Separation of long DNA chains using non-uniform electric field: a numerical study
Shin-ichiro Nagahiro, Satoyuki Kawano, Hidetoshi Kotera

TL;DR
This study uses numerical simulations to explore how non-uniform electric fields can separate long DNA molecules in microchannels by analyzing their mobility and escape behavior influenced by electric traps and thermal fluctuations.
Contribution
It introduces a beads-spring chain model to simulate DNA migration in non-uniform electric fields and reveals how chain length and electric field amplitude affect separation efficiency.
Findings
Mobility sharply increases for chains longer than a critical length.
The critical chain length depends on the amplitude of the applied ac electric field.
Separation can be tuned without changing the microchannel structure.
Abstract
We study migration of DNA molecules through a microchannel with a series of electric traps controlled by an ac electric field. We describe the motion of DNA based on Brownian dynamics simulations of a beads-spring chain. Our simulation demonstrates that the chain captured by an electrode escapes from the binding electric field due to thermal fluctuation.

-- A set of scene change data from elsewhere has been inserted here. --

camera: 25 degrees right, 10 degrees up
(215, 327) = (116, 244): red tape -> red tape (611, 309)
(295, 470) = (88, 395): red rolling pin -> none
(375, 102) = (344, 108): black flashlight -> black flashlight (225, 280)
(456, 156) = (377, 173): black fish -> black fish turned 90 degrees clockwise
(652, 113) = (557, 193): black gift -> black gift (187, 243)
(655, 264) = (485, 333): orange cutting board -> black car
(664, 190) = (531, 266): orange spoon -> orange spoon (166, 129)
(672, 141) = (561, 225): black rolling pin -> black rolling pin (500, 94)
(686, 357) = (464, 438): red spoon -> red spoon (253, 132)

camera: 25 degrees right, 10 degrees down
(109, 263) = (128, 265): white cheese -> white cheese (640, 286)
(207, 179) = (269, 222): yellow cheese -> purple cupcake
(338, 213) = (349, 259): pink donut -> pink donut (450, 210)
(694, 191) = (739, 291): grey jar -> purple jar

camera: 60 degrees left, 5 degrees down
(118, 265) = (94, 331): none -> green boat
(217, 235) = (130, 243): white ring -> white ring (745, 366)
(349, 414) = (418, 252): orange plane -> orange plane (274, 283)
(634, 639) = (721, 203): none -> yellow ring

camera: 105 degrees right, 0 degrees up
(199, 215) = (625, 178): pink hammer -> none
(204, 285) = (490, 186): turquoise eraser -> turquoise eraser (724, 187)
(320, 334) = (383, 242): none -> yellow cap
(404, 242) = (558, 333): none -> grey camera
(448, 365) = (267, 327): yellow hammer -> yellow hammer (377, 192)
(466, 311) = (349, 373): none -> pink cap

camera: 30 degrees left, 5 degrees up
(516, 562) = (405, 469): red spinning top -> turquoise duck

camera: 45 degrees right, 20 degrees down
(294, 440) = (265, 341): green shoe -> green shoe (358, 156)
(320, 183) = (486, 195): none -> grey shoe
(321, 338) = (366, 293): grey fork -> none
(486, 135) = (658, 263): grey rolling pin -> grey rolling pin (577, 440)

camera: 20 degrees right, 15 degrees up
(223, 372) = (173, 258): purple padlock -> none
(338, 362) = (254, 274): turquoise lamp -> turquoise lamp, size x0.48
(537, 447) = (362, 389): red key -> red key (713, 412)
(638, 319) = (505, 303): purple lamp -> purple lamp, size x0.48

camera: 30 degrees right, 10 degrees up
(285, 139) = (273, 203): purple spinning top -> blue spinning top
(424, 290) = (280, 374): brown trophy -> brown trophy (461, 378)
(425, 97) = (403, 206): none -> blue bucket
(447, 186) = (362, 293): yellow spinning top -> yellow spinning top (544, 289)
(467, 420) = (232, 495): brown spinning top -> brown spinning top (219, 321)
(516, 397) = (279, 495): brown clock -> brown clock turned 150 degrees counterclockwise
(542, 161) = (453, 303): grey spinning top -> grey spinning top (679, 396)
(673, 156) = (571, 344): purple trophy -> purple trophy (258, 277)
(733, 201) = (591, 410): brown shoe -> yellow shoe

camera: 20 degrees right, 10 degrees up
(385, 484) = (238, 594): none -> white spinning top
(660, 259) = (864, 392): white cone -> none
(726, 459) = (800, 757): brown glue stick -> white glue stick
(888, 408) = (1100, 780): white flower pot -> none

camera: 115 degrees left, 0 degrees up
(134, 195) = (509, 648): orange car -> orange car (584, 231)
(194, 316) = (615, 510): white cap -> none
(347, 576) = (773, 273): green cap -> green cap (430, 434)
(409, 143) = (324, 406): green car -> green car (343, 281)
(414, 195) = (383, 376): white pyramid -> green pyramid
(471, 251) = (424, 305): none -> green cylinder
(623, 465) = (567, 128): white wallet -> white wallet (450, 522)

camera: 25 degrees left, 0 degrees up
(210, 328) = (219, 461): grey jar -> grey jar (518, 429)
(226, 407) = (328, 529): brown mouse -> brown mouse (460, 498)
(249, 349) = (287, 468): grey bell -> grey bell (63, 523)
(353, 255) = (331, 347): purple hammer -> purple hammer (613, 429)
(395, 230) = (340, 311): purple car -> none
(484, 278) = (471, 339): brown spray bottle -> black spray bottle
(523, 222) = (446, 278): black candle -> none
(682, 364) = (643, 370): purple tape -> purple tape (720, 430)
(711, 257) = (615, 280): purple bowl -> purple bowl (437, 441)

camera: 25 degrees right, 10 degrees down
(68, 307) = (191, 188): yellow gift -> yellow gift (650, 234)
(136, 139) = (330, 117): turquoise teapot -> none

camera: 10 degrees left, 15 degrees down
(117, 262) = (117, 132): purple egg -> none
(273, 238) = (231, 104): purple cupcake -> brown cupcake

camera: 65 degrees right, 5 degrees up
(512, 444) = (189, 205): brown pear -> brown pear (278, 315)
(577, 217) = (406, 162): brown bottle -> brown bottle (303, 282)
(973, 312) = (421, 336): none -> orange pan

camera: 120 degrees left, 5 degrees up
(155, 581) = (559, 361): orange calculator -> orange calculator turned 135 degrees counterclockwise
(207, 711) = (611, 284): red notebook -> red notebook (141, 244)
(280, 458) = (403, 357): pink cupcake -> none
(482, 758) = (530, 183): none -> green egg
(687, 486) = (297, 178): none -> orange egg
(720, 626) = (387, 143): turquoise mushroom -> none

We find that the mobility of chain would depend on the chain length; the mobility sharply increases when the length of a chain exceeds a critical value, which is strongly affected by the amplitude of the applied ac field. Thus we can adjust the length regime, in which this microchannel well separates DNA molecules, without changing the structure of the channel. We also present a theoretical insight into the relation between the critical chain length and the field amplitude.